Seit Beginn des Krieges in der Ukraine sind die Spritpreise in Europa und auch in den USA hochgeschnellt. So kosteten ein Liter Diesel in der 8. Kalenderwoche 2022 noch 1,65 Euro im bundesweiten Mittel, der Liter Super 95 lag mit durchschnittlich 1,71 Euro knapp darüber. Der Dieselpreis lag damals noch unter dem Benzinpreis, was der alltäglichen Wahrnehmung über Jahre und Jahrzehnte entsprach. Mit Kriegsausbruch in der Ukraine änderte sich dieses Verhältnis rapide. Erstmals kostete und kostet der Dieselkraftstoff an der Tankstelle mehr als Benzin. Stand Juli 2022 hat sich daran nichts geändert. Aufgrund staatlicher Regulierungsmaßnahmen in Form des Tankrabatts haben sich die Spritpreise insgesamt ein wenig beruhigt, allerdings ist das Verhältnis Diesel zu Benzin geblieben.

Rechnet sich der Diesel noch?

Trotz Anstieg der zugelassenen Elektroautos in Deutschland ist der Dieselmotor weiterhin ein beliebtes Verbrennerkonzept. Doch die Trendwende weg vom Verbrennungsmotor zum Elektromotor ist auch bei den Neuwagenzulassungen klar erkennbar. Nach offiziellen Daten des Kraftfahrtbundesamts in Flensburg wurden im Jahr 2021 524.000 neue Autos mit Dieselmotor zugelassen. Das sind 36 Prozent weniger als 2020. Die Coronapandemie hat sicherlich ihren Teil dazu beigetragen, dass insgesamt weniger Autos neu zugelassen wurden. Aber auch das direkte Verhältnis von Benzin und Diesel in der relativen Neuzulassungsquote setzt den Trend fort: von den insgesamt 2,6 Millionen Neufahrzeugen in Deutschland im Jahr 2021 waren noch ca. 57 Prozent mit einem Verbrennungsmotor konfiguriert. Davon entfielen 972.000 auf ein Auto mit einem Benzinantrieb und 524.000 auf ein Auto mit Dieselmotor. In relativen Zahlen entspricht das einem Verhältnis von 37,1 Prozent Autos mit Benzin zu 20 Prozent Dieselautos.

Dieselprivileg bei der Mineralölsteuer bald abgeschafft?
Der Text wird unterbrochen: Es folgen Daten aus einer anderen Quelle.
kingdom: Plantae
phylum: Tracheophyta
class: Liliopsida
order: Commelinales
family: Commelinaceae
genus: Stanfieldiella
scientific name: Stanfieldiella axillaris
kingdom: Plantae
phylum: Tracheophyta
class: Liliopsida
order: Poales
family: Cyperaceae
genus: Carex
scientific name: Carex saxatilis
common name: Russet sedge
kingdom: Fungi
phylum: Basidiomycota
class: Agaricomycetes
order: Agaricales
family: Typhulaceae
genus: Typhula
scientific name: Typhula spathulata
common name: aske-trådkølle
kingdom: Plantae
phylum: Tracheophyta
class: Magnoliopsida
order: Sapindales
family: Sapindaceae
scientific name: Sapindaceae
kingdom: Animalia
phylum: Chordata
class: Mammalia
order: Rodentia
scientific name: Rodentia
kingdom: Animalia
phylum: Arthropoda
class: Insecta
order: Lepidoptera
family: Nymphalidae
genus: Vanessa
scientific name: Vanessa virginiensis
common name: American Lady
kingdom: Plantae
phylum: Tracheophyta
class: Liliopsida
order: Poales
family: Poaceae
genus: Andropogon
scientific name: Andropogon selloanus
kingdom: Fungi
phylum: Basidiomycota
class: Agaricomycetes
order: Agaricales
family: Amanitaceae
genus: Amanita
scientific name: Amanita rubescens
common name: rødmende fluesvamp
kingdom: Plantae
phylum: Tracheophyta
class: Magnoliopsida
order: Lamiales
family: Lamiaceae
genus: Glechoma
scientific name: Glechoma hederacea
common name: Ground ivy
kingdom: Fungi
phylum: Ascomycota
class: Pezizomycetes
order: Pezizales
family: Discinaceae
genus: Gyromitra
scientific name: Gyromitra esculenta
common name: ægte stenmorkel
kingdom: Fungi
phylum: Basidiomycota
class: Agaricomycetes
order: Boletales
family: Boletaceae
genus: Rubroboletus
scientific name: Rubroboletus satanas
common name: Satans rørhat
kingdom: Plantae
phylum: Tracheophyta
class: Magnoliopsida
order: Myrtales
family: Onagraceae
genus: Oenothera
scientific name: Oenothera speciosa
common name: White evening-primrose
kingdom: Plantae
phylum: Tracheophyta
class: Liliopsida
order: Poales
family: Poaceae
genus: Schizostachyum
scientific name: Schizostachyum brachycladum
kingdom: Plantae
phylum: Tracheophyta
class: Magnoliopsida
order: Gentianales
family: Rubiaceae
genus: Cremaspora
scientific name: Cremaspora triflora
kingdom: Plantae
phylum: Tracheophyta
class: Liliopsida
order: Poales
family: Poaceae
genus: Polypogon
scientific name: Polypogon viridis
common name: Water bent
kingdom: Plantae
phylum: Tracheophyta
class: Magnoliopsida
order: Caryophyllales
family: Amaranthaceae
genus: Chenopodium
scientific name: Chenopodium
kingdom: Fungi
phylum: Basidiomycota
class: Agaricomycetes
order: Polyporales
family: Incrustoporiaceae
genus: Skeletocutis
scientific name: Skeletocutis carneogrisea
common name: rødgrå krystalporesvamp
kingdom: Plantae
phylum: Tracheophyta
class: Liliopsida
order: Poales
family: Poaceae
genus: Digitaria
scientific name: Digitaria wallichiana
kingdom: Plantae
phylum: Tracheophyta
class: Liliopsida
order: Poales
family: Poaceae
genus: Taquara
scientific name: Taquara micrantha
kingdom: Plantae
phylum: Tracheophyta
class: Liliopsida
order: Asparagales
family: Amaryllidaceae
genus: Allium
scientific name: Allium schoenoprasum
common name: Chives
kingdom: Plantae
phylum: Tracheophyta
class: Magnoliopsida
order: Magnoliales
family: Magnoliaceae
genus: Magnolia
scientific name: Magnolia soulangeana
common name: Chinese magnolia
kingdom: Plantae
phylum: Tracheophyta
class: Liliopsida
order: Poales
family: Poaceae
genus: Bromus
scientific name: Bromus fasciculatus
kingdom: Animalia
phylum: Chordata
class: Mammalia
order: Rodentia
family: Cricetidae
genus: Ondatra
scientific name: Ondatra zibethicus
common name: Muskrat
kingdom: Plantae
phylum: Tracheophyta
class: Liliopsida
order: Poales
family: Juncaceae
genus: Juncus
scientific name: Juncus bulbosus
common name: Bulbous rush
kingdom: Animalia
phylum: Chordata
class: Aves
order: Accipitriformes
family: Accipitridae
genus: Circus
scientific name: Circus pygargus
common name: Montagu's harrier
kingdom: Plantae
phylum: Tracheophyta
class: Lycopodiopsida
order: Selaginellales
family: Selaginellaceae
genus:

Lohnt sich Diesel noch? Oder doch besser direkt ein E Auto kaufen? Diese Frage kommt in der heutigen Zeit unweigerlich auf. Diesel fahren ist teuer bzw. teurer als noch vor einigen Monaten. Aktuell (Stand 12.07.2022) sind die Dieselpreise zwar geringer als noch im März 2022, als der Liter Dieselkraftstoff zu Spitzenzeiten am 15. März 2022 knapp 2,30 Euro kostete. Doch die aktuelle Diesel- und Heizölnachfrage lassen den Dieselpreis weiterhin auf hohem Niveau, trotz Dieselprivileg. Diese staatliche Maßnahme zur Förderung des Güter- und Personenverkehrs wurde in den 90er Jahren implementiert und hatte zur Folge, dass der Dieselpreis stets deutlich unter dem Benzinpreis lag. Der Koalitionsvertrag von SPD, FDP und Grüne sieht vor, das sogenannte Dieselprivileg aus Gunsten des Klimaschutzes und aus Gründen der Haushaltsentlastung zu streichen. Diesel wird bei der Energie-Steuer, vormals bekannt als Mineralölsteuer, mit 47,07 Cent je Liter besteuert, Benzin dagegen mit 65,45 Cent je Liter. Sollte sich die Abschaffung des Dieselprivilegs durchsetzen, würde der Dieselpreis nochmals teuer werden. Sollte die nachfragebedingte Preisdynamik also nicht nachgeben, wäre mit einem – vermutlich dauerhaften – Preis von deutlich über 2 Euro für einen Liter Diesel zu rechnen.